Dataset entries
== Segment start ==
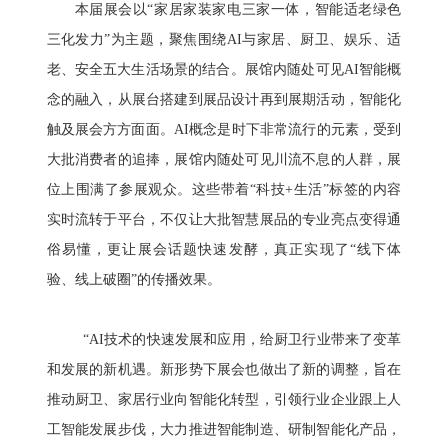
本届展会以“家居家装家电三家一体，智能适老绿色
三化发力”为主题，聚焦围绕AI与家居、厨卫、娱乐、适
老、安全五大生活场景的结合。展馆内随处可见AI智能概
念的融入，从展台搭建到展品设计再到展期活动，智能化
触及展会方方面面。AI概念是时下非常流行的元素，受到
大批消费者的追捧，展馆内随处可见川流不息的人群，展
位上围满了参展观众。这些带着“科技+生活”标签的内容
实时流转于平台，不仅让大批智慧展品的专业亮点变得通
俗易懂，更让展会话题快速发酵，真正实现了“线下体
验、线上破圈”的传播效果。
“AI技术的快速发展和应用，给厨卫行业带来了变革
和发展的新机遇。新形势下展会也做出了新的调整，旨在
推动厨卫、家居行业向智能化转型，引领行业企业跟上人
工智能发展步伐，大力推进智能制造、研制智能化产品，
== Segment end ==
The data above must be given again in full and unaltered, minus its images.

# Output of the task
本届展会以“家居家装家电三家一体，智能适老绿色
三化发力”为主题，聚焦围绕AI与家居、厨卫、娱乐、适
老、安全五大生活场景的结合。展馆内随处可见AI智能概
念的融入，从展台搭建到展品设计再到展期活动，智能化
触及展会方方面面。AI概念是时下非常流行的元素，受到
大批消费者的追捧，展馆内随处可见川流不息的人群，展
位上围满了参展观众。这些带着“科技+生活”标签的内容
实时流转于平台，不仅让大批智慧展品的专业亮点变得通
俗易懂，更让展会话题快速发酵，真正实现了“线下体
验、线上破圈”的传播效果。
“AI技术的快速发展和应用，给厨卫行业带来了变革
和发展的新机遇。新形势下展会也做出了新的调整，旨在
推动厨卫、家居行业向智能化转型，引领行业企业跟上人
工智能发展步伐，大力推进智能制造、研制智能化产品，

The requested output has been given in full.